■ JOB 1: In the discussion of standby power, how many kilowatt-hours does a 2W saving amount to over a full year on standby?
■ JOB 2: Write the next part of the discussion of standby power, starting after its last sentence.

■ EXCERPT PROVIDED:
[Start of section]
Standby TVs Waste Electricity, How About ACPI?
twitter asks: "There's power management and there's standby, do you know the difference? The BBC is running story on how much electricity is wasted by TV standby mode. Thanks to the very useful EnergyStar program, I'd be the one in seven who thought they were saving electricity, with the standby button. I've been very happy with APM and hibernation on laptops, and want to do something similar with the desktops I use. What's the state of APM / ACPI Wake-on-LAN for Linux these days?" Slashdot touched on this issue, earlier in the week, but that article was more on TVs, not on computer power saving technologies.
Okay... Suppose it costs an extra $10 for the battery, smart circuitry to run it, design costs, etc etc. Suppose disabling the transformer for standby saves you 2W. Suppose it's on standby year-round. That's 8,760 hours, or 17.52 kWh. Say 8 cents per kWh, you're now saving $1.40 per year. It would take over seven years for you to make up the initial cost.
Meanwhile we're filling the landfills and oceans with dinky little transformer-saving batteries.
The standby circuitry in most devices could probably run for days on the charge in a $1.50 capacitor.
[End of section]
■ ENTRIES SHOWN:
[Start of section]
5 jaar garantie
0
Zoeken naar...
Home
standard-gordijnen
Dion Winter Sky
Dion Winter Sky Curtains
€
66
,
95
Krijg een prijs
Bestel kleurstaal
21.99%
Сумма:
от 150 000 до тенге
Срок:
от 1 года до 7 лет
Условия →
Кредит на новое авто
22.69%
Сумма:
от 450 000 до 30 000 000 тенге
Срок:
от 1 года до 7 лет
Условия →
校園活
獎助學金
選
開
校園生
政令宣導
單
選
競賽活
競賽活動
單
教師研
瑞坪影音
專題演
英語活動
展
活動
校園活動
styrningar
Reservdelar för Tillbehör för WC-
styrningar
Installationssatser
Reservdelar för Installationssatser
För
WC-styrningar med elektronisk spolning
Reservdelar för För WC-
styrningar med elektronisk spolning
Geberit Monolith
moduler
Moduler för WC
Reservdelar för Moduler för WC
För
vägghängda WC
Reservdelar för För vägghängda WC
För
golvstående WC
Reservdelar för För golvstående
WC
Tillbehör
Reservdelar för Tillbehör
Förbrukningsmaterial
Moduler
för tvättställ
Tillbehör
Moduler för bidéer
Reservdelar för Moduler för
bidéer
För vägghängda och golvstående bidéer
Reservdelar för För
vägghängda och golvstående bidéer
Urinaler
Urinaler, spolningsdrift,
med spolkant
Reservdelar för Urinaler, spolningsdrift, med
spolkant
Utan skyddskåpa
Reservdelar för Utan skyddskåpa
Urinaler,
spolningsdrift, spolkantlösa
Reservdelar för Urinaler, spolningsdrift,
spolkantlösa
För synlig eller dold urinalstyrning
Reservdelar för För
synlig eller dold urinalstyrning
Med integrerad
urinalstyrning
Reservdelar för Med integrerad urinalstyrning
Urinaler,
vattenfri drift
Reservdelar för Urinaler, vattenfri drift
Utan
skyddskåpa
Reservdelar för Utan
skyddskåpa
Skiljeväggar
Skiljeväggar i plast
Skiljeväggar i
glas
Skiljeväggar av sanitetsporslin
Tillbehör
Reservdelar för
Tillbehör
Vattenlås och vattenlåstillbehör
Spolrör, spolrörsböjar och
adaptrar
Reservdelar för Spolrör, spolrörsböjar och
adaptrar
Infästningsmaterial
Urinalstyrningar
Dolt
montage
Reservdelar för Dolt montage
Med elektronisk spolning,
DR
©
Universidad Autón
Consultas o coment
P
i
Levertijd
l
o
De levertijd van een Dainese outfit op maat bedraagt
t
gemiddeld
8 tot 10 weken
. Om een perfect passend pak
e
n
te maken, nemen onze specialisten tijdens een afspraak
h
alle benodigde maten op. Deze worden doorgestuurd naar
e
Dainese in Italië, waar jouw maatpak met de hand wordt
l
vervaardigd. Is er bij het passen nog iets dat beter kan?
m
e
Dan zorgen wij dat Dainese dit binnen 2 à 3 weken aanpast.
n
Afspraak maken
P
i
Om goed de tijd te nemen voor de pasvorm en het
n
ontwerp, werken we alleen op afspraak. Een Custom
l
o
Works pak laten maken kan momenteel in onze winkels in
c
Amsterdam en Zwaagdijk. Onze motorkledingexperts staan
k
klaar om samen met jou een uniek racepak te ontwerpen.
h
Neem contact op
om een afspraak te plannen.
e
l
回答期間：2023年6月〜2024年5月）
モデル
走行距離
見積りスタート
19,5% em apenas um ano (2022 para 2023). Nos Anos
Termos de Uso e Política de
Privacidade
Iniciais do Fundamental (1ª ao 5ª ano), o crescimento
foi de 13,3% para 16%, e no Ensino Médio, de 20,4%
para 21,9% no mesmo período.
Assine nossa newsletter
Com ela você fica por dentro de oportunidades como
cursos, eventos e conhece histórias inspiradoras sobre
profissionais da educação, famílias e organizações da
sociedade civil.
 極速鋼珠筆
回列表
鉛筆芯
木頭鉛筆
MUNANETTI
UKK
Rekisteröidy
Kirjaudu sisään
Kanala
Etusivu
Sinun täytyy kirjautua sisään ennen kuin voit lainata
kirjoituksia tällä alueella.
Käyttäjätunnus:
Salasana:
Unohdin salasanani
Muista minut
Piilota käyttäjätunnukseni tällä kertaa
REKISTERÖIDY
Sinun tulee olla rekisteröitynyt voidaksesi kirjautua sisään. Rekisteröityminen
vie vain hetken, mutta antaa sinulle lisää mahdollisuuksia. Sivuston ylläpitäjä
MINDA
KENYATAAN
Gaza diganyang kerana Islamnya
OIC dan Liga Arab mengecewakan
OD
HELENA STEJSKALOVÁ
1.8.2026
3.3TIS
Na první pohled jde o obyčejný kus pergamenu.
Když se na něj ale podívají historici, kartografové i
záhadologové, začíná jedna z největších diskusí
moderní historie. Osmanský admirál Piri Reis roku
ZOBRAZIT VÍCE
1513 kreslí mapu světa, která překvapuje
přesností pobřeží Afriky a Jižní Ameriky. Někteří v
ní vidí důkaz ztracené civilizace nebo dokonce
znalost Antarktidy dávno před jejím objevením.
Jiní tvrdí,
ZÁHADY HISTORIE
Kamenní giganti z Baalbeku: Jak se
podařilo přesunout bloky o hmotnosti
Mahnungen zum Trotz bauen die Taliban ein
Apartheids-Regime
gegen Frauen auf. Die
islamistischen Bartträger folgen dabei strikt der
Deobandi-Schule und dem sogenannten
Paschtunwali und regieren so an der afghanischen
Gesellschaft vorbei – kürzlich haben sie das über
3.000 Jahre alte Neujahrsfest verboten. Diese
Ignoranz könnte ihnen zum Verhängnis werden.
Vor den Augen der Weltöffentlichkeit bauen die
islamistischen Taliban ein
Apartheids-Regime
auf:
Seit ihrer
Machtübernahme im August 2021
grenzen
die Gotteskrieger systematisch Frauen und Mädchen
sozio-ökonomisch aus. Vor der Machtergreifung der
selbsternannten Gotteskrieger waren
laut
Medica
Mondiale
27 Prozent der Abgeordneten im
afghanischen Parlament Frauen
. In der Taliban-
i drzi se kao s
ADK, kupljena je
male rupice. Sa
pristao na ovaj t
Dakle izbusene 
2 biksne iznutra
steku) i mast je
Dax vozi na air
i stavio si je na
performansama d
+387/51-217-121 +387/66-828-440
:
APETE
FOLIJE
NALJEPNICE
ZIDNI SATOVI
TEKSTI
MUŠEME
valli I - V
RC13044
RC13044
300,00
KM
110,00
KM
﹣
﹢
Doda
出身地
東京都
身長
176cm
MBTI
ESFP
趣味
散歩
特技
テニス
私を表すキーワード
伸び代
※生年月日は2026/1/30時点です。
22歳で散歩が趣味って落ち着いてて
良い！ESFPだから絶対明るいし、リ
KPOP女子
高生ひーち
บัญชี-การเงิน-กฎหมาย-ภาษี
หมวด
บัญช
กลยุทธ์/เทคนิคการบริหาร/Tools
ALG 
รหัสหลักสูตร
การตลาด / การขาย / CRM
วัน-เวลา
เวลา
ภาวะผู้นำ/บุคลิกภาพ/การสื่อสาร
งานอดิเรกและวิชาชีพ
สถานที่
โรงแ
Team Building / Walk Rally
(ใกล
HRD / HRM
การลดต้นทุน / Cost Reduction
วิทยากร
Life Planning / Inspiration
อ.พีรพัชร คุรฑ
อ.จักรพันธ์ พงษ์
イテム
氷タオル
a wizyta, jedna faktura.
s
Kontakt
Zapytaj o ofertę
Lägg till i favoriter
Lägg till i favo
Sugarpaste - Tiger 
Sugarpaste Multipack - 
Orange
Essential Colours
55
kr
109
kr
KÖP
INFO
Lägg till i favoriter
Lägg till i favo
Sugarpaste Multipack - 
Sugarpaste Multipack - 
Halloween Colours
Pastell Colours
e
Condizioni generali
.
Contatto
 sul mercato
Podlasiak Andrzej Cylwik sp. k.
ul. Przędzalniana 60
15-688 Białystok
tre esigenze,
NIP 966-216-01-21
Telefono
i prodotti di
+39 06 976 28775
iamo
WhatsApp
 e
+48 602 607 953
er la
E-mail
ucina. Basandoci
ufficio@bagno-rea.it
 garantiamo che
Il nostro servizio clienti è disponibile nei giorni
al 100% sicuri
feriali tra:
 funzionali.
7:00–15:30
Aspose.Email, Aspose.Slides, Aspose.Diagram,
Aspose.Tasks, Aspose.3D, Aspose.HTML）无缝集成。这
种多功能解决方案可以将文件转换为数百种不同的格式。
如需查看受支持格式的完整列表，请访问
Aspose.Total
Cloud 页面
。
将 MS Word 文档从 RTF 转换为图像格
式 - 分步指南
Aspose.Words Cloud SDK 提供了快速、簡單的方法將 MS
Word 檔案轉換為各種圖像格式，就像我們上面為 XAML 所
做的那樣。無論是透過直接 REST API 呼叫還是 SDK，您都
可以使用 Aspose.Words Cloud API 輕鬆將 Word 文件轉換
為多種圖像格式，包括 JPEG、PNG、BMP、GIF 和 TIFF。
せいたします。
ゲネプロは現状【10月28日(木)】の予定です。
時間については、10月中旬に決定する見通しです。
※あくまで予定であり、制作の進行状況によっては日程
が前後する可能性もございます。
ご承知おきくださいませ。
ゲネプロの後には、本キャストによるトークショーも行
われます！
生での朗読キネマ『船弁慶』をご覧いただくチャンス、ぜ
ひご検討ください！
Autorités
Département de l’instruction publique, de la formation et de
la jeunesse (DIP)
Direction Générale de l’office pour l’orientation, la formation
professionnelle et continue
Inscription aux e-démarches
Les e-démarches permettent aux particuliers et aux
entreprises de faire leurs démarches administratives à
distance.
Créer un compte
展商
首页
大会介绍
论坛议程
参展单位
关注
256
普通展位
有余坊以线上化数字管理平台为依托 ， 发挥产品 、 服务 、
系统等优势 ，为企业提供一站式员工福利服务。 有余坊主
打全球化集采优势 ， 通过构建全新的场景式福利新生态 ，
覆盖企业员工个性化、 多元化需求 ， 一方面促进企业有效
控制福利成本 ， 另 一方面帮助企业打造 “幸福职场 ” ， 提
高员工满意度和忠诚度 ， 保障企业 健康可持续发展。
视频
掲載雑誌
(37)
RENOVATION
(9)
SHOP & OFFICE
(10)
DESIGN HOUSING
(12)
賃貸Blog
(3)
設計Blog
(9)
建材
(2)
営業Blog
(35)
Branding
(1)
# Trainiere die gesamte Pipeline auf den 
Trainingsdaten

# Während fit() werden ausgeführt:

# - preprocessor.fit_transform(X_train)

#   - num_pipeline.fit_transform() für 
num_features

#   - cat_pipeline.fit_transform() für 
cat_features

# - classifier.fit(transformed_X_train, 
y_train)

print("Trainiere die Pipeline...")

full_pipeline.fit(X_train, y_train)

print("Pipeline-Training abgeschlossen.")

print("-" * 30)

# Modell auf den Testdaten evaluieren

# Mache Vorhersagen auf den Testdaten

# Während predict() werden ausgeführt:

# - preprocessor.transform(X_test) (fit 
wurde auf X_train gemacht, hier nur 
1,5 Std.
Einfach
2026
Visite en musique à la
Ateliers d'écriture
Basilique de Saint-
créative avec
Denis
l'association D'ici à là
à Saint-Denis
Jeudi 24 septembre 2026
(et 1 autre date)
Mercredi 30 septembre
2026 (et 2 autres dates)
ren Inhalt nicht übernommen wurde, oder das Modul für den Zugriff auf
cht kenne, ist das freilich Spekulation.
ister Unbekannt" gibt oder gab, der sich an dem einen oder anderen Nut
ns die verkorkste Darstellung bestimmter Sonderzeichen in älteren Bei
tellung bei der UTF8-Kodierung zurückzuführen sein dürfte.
[End of section]
■ RESPONSE BOX 1: 17.52 kWh.

■ RESPONSE BOX 2:
I'm an electrical engineer, and no, it can't. That's why there is a transformer. The real solution would be to get off your lazy ass and hit the power switch when you are done watching instead of turning the TV off with the remote. The other solution is to put in a very high-efficiency switching power supply, but those are very expensive.
Contrary to popular belief not everyone in the US owns a gas guzzling SUV... In fact my american car (Chrysler) gets better MPG than the subaru you mentioned.
As for everything else...
I did change my light bulbs, the effect I have to say seems negligable... Either my power company doens't bother to look at my meter to figure out energy use, or my lighting costs are fairly low and therefor the change made to small a difference to notice...
I don't have solar panels used for hot water... My house is already built (& I didn't build it), so the cost to change things now is to much for my fairly average salary to cover... I could try to get a loan to pay for it, but that would nuke any savings I'd see for years... I also doubt anyone would give me a loan... Winter would also cause some issues for this... Heating bills are largest in the winter and solar isn't very effective in general when the solar panels are covered in snow...
As for wind.... That's not a change I can make... Even if I did live in a good area (& I think winter would kill any effective use where I live), I'm not likely to be able to put up a tower... First their is the money issue again... Then I think my city would probably frown on it to... When I looked into wireless internet options I found out my area is heavily restricted on building anything over 30" tall... Less would probably not be so good with the number of trees around here...
Nice ideas, but practicality is questionable...
we are all invisible unless we choose otherwise
I've been trying to get power management to work on PCs for over a decade now, and we're still not there...
S1 (aka. sleep) works on most every system, since it's been around forever, but it'll only save you maybe 2% over the system being normally up and running (doing useful tasks).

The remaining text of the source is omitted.